六次?
她的身体在连续不断的刺激下已经失去了计数的能力。
每一次高潮都像一道巨浪把她拍进水里,她还没来得及浮出水面喘口气,下一道浪就又砸了下来。
阴道从最初的紧致被干到松软,又从松软被干到麻木,又从麻木中被干出了新的敏感,那些藏在阴道深处、从未被触及的角落,被他的龟头一次次犁开,像在荒地里犁出了新的泉眼,每一眼泉水喷涌时都带着让她浑身痉挛的酸胀。
她无暇震惊他的能力。
理智在第一次高潮之后就碎了,碎成了齑粉,被他的每一次抽送碾得更碎。
她甚至没有余力去想,一个男人怎么能连续不断地硬这么久?
怎么能射了这么多次还像没射过一样猛?
这些念头如果涌上来,也只在她脑子里转了半圈,就被下一波快感碾碎了。
她只有承受。
承受他的撞击,承受他的重量,承受他那根好像不属于人类的巨物在她体内搅动翻转。
在阳精泄出的短暂的停歇里,安禄山会把阳具从她体内抽出来。
那根东西即使射过了也还保持着可观的硬度,柱身上裹着一层亮晶晶的水光,是她自己的体液混着他的阳精。

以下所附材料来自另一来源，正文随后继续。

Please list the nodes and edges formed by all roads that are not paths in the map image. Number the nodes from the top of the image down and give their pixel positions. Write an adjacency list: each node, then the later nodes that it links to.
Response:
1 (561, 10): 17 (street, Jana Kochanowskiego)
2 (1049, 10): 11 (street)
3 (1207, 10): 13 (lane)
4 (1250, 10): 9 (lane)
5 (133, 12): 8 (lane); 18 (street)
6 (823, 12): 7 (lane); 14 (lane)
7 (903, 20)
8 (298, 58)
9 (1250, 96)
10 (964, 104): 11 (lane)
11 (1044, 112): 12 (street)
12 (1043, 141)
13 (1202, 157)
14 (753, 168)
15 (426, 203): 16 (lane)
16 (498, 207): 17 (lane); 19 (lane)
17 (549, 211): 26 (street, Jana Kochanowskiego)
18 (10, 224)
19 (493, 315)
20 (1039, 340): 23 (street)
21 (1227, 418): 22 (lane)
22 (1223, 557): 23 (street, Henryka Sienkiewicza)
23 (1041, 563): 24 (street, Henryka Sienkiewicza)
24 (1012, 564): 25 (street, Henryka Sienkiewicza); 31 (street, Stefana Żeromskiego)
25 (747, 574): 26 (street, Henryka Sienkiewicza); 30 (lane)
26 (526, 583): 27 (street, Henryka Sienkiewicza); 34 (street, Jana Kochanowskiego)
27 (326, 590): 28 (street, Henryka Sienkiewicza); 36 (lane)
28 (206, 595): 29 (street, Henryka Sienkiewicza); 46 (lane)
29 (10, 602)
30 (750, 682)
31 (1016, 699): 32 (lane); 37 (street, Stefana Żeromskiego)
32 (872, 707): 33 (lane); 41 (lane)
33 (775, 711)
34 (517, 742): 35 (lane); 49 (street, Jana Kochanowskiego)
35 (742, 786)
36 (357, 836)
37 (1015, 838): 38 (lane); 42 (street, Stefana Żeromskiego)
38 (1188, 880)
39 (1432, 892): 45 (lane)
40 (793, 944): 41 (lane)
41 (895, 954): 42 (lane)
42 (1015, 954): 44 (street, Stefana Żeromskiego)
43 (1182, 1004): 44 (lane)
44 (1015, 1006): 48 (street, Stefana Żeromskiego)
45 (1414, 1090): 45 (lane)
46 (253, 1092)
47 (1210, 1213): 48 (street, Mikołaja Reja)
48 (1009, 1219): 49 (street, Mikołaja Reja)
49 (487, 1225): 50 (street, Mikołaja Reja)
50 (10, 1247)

抽出来的时候,龟头边缘那道粗壮的棱刮过她被撑得失去了弹性的阴道壁,刮过宫口。
杨玉环在那一刻瞪大了眼睛,浑身颤抖。
每一次他抽出去,她都觉得自己整个人被抽空了。
他的东西太长了,埋在她体内的时候顶在最里面,把她整个阴部填得满满的,五脏六腑都被顶得往上移了位。
当那根东西拔出去的时候,她的阴道骤然空虚,甚至宫口还保留着被撞开的状态,子宫和肠子一起往下坠,胃从嗓子眼落回腹腔。
那种被填满到极限之后骤然空虚的感觉,比疼痛更难忍受。
疼痛让人蜷缩,空虚让人张开。
她躺在竹席上大口大口喘着粗气,两条腿合不拢,红肿的穴口一张一合,往外吐着浊白的混合液体,像一个被遗弃的、还在翕动的野兽。
可她只来得及喘几口。
安禄山便又进来了。
他俯身压下来,那根裹着水光的巨物熟门熟路地找到她腿间那个已经被干得松软红肿的入口,龟头顶开还在翕动的阴唇,一杆到底。
杨玉环闷哼一声,不是惨叫了,嗓子已经哑得发不出惨叫。
那根东西重新填满了她,五脏六腑又被顶了上去。
她以为这一次会不一样,以为她的身体已经麻木了感觉不到疼了。
可她没有料到的是,他的东西似乎有倒钩。
龟头边缘那道粗壮的棱,以及柱身上盘虬的青筋,在他抽送的时候会刮过她阴道壁上每一个敏感点。
每一次拔出,棱角刮过宫口,刮过穴口内侧那圈最娇嫩的去处。
每一次插入,青筋碾过刚才刮出来的痕迹,把还没来得及回缩的地方重新压扁。
他的抽送不是在同一个平面上滑进滑出,每一次进出都搅动她体内所有的麻筋都连着一起被搅了起来。
杨玉环的腿在他腰侧乱蹬,脚趾蜷缩又张开,脚跟敲打着他的臀部。
她不知道这是在挣扎还是在迎合。
她只知道每一次抽送都让她觉得自己被从内部拆散了架,骨头一根一根被撬开,神经一根一根被拨响。